Indian Pipe, Monotropa uniflora, popping up in a northwest woods. Photo by Ann Linnea











“Oddballs” according to this popular botanical guide are plants that cannot turn sunshine into food. They are not green and contain no chlorophyll. Instead of being capable of photosynthesis, they get their nutrition in a variety of ways—by being insect eating, or saprophytic (living on dead and decaying vegetation), or parasitic (getting nutrition from a living plant/tree).

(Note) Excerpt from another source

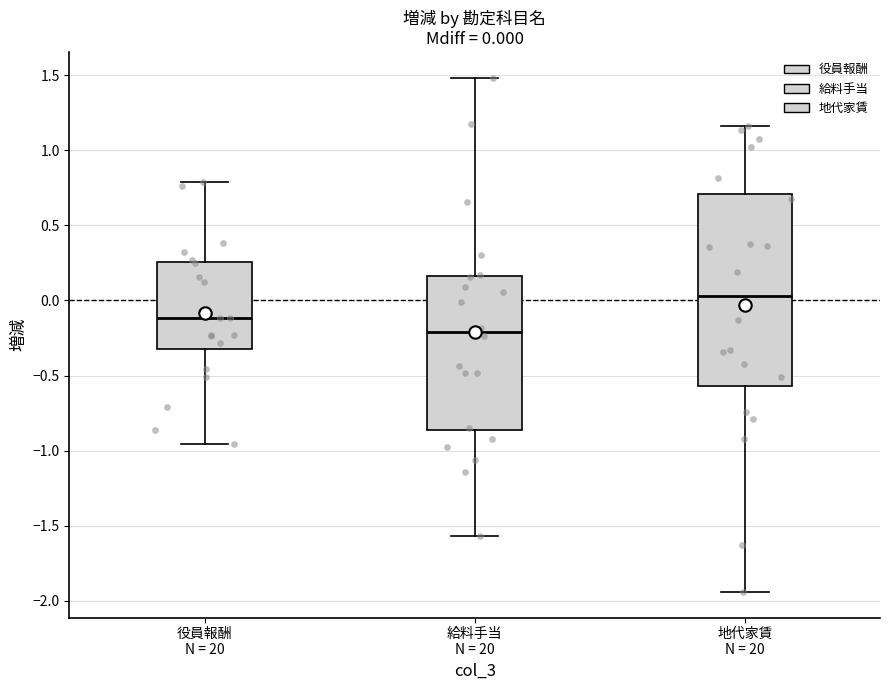

Which box's median line is the lowest?

給料手当 N = 20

These Indian Pipes or Ghost Plants are parasitic and do not make their own food. Photo by Ann Linnea

Indian Pipe or ghost plant is parasitic. It obtains its nutrition indirectly from the roots of Douglas fir, western hemlock, and other conifers. Indirectly? Yes, these little ghost plants connect to conifers via microscopic pipes formed by a combination of fungal filaments and plant roots. These microscopic pipes are called mycorrhiza (meaning fungus-root).

Oh the mysteries of what lies beneath our feet in the forest! The remarkable neural network of the forest is just beginning to be understood by scientists. The work of Dr. Suzanne Simard, University of British Colombia, on communication and nutrient exchange between trees and other plants in the forest will be the subject of  another blog.

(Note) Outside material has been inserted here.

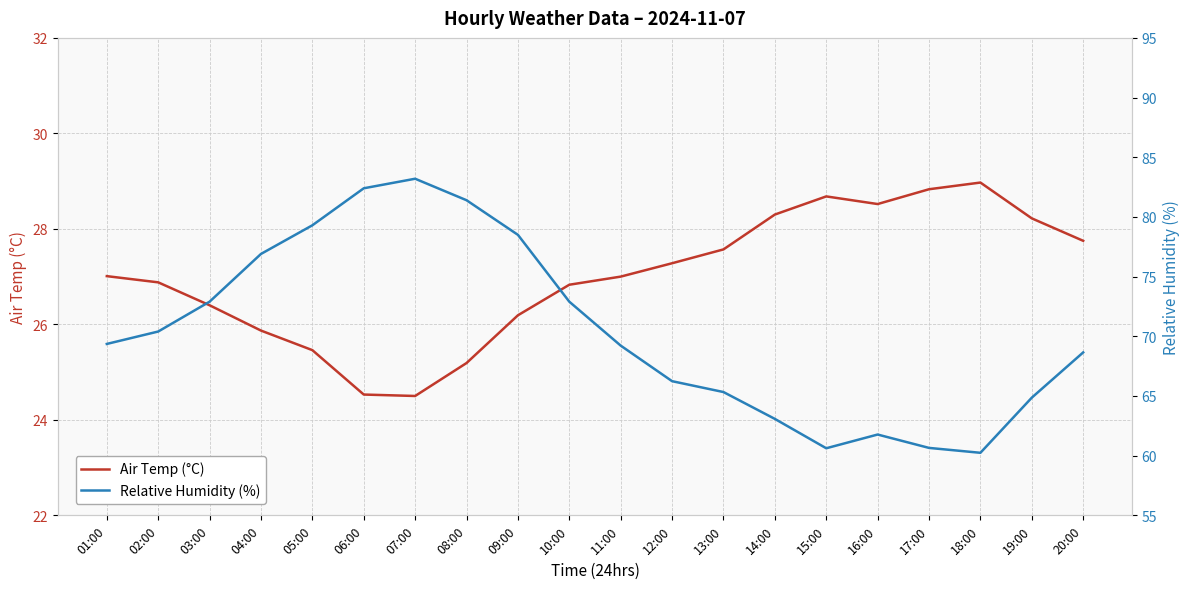

Does the chart display data point markers on the line(s)?

No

Ann and her dog, Gracie, walking in the forest with the ghost plants. Photo by Christina Baldwin











Last month my blog was about walking through the forest at the moment that my namesake flower, Linnea borealis, was blooming everywhere. This month it was my great good luck to be walking during the time of the bloom of the ghost plants.  A walk in nature is an open door to wonder and mystery always waiting for us to walk through.


5 replies
  1. Diana
    Diana says:

    Oh Ann i love that last sentence so much – so true. and so beautifully put! And thank you for showing us these amazing little oddballs, and uncovering a little bit of their mystery.

  2. Jeanne Petrick
    Jeanne Petrick says:

    You have taught this for many years and to so many (I for one, with gratitude) – a most valuable learning and relearning – thanks for this reminder, Ann!

  3. Katharine Weinmann
    Katharine Weinmann says:

    For me, reading this, after your last post on the synchronicity of being in the right place at the right time to see your namesake flower, I think of this past week’s lunar eclipse – supposedly the longest duration of this century, and think there might be another such synchronicity at work. And that you, dear Ann, are witness to, and name for us. Thank you. PS – love C’s photo of you and Gracie.

  4. Sara Harris
    Sara Harris says:

    I will never forget first seeing Indidan Pipe in the Adirondacks of upstate NY when I was about 8!
    Recently, on the Women’s Vision Fast at EarthTeach Forest Park near Ashland, OR, we saw a new plant several places that sprang up and only lasted a couple of days before disappearing completely: complete white and no chlorophyll. Very beautiful and we wondered if it was fungal in nature.